▶ [本文の抜粋]:
━━━━━━━━━━━━━━━━
映画見てる時は気付かなかったのですが『ノッキン・オン・ヘブンズ・ドア』がベースになっているということで、ずいぶん味わいに違う作品になったなあと感じました。
やっぱ、アメリカですかね。
そしたら、日本でもリメイクするとか・・。こっちはまるで期待はしてませんが。
今年は『死』にどう見合うかという映画が、とっても多かったような気がします。
sakuraiさん (kimion20002000)
2008-10-14 09:43:39
こんにちは。
僕は『ノッキン・オン・ヘブンズ・ドア』は、未見なんです。
脚本はいいですね。当然、役者も・・・。
でも、ちょっと予定調和的なところに収めすぎたかなあ、という印象もあります。
おはようございます。 (ryoko)
2008-10-14 10:20:38
TBありがとうございます。
健康な時は「死」を意識することなく、無意識に意識しないように暮らしていますが、誰しも長い短いはあるけれど確実に近づいているんですね。
ノー天気な私も、来し方行く末を考える良い機会になりました。
でも、あと何年ってわからないからなかなか難しいナ。わかったらわかったで、うろたえてどうなるか・・・
こんな豪勢なことは出来なくても、ベッドで寝たきりでなく、日々を送りたいですね。

秘書のトーマス、控えめですが印象に残りました
ryokoさん (kimion20002000)
2008-10-14 11:16:44
こんにちは。
いまだから告知を望む人が多いのですが、家族の側から見るとなかなか難しいですね。
僕も母のときは、やはり告知を伏せました。
Unknown (ゆかりん)
2008-10-14 12:41:04
こんにちは♪
ジャック・ニコルソンとモーガン・フリーマンの演技も素晴らしいですが、トマス役のショーン・ヘイズもはずせませんよね。トマスは控えめだけどとても印象に残りました。
ゆかりんさん (kimion20002000)
2008-10-14 13:45:10
こんにちは。
そうですね。
僕、彼のような秘書が欲しいなあ(笑)
出会い (oguogu)
2008-10-17 22:41:12
TB&コメントさせてもらっちゃいますねぇ~。
 初めまして、TBありがとうございます。
━━━━━━━━━━━━━━━━
本文では、トマス役を演じた俳優は誰だと書かれていますか。

▶ [エントリーの抜粋]:
━━━━━━━━━━━━━━━━
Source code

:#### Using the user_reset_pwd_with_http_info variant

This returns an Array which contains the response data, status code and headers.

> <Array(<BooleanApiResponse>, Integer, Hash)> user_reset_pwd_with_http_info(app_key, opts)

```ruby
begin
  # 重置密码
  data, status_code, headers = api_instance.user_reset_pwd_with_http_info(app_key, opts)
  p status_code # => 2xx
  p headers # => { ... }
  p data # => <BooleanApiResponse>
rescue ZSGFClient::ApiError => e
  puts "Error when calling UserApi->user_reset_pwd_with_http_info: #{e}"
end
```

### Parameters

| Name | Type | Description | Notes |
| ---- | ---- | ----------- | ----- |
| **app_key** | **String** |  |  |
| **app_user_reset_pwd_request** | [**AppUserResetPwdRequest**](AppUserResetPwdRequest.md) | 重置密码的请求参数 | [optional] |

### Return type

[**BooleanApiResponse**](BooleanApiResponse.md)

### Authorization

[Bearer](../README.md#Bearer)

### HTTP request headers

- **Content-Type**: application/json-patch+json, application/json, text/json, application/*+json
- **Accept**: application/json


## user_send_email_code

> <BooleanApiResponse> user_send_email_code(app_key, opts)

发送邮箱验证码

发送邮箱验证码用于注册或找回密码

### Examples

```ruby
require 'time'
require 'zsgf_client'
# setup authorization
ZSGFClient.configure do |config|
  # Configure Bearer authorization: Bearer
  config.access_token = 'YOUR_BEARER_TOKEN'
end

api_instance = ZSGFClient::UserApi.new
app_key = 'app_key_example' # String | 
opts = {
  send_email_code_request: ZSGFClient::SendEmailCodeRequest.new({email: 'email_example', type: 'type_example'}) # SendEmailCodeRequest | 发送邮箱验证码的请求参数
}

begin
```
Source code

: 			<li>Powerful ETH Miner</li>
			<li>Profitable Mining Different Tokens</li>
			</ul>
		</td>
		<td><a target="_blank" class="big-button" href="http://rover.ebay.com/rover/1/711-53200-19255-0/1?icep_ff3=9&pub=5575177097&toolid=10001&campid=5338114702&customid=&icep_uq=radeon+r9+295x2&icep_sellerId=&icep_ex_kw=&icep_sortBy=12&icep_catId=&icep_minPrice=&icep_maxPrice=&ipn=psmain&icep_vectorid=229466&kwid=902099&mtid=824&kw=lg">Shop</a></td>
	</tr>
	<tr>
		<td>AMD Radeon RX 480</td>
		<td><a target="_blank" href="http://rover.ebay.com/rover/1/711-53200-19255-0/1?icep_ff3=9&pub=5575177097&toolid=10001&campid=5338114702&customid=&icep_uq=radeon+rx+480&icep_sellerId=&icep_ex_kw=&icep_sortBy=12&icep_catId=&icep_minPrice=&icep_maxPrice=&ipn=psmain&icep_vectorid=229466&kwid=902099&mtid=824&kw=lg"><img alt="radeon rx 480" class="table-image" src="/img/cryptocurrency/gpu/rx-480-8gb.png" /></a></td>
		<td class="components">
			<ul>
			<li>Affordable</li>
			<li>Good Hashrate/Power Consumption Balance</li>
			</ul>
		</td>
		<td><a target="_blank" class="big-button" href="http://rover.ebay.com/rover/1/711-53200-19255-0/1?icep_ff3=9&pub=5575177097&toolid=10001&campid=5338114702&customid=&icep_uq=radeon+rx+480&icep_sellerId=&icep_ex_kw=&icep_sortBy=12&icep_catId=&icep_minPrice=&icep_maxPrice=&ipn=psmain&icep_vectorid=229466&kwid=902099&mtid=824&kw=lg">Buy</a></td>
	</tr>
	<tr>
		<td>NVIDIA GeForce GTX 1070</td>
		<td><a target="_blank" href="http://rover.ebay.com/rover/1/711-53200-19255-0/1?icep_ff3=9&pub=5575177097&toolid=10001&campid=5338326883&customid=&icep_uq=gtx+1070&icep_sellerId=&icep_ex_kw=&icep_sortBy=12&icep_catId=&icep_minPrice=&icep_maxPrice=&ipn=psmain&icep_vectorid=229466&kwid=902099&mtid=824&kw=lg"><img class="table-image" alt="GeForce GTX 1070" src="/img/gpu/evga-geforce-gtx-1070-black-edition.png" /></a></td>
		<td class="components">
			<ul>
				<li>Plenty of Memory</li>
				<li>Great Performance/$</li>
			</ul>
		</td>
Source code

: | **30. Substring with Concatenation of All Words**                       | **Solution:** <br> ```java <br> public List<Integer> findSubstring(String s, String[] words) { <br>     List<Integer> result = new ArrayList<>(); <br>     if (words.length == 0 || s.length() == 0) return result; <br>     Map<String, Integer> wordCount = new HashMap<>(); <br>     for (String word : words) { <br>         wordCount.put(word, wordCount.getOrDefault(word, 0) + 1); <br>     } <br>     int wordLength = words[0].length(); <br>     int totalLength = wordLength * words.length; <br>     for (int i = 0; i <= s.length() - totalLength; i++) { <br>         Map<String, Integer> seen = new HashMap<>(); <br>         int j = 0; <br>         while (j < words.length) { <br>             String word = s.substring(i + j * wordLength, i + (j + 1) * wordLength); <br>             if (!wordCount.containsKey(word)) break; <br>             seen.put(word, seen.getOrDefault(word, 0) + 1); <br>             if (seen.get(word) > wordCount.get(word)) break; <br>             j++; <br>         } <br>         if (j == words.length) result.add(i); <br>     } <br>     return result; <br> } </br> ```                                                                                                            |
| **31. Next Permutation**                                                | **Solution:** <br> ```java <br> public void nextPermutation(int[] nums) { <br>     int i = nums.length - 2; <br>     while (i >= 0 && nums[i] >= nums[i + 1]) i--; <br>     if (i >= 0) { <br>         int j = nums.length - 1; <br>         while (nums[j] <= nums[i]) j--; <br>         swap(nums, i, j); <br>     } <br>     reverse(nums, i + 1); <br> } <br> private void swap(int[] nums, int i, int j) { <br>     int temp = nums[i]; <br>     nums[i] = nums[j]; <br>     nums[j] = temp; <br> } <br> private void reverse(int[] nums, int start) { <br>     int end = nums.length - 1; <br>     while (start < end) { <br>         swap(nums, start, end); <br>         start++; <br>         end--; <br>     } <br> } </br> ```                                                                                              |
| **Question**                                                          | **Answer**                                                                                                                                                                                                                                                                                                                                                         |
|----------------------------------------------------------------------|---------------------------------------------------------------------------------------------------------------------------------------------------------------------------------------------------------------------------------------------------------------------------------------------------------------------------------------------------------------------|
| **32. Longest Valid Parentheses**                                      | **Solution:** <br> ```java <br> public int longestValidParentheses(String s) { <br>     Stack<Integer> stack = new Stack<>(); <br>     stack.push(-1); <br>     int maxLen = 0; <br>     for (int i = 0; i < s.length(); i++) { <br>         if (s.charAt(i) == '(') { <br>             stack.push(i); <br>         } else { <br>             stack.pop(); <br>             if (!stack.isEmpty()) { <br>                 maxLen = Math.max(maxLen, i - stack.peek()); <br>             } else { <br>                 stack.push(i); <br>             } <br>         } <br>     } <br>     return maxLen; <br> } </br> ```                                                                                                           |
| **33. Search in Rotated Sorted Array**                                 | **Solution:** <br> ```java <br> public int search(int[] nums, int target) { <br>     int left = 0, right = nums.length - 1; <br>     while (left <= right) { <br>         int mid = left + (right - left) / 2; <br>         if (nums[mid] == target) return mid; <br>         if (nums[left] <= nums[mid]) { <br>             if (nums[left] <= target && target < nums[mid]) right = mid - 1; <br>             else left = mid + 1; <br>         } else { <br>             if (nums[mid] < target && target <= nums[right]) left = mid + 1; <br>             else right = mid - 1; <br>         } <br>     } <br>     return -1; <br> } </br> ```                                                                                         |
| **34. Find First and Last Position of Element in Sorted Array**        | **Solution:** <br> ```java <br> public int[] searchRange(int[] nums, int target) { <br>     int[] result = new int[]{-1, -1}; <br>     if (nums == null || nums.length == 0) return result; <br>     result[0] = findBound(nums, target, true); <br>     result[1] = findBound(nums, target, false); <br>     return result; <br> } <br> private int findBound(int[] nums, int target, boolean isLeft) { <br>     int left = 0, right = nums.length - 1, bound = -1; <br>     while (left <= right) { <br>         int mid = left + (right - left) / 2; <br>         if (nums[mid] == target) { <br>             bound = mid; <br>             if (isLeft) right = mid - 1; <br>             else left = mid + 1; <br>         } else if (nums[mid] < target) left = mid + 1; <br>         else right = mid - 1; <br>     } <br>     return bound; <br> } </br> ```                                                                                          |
━━━━━━━━━━━━━━━━
▶ [答え]: ショーン・ヘイズです。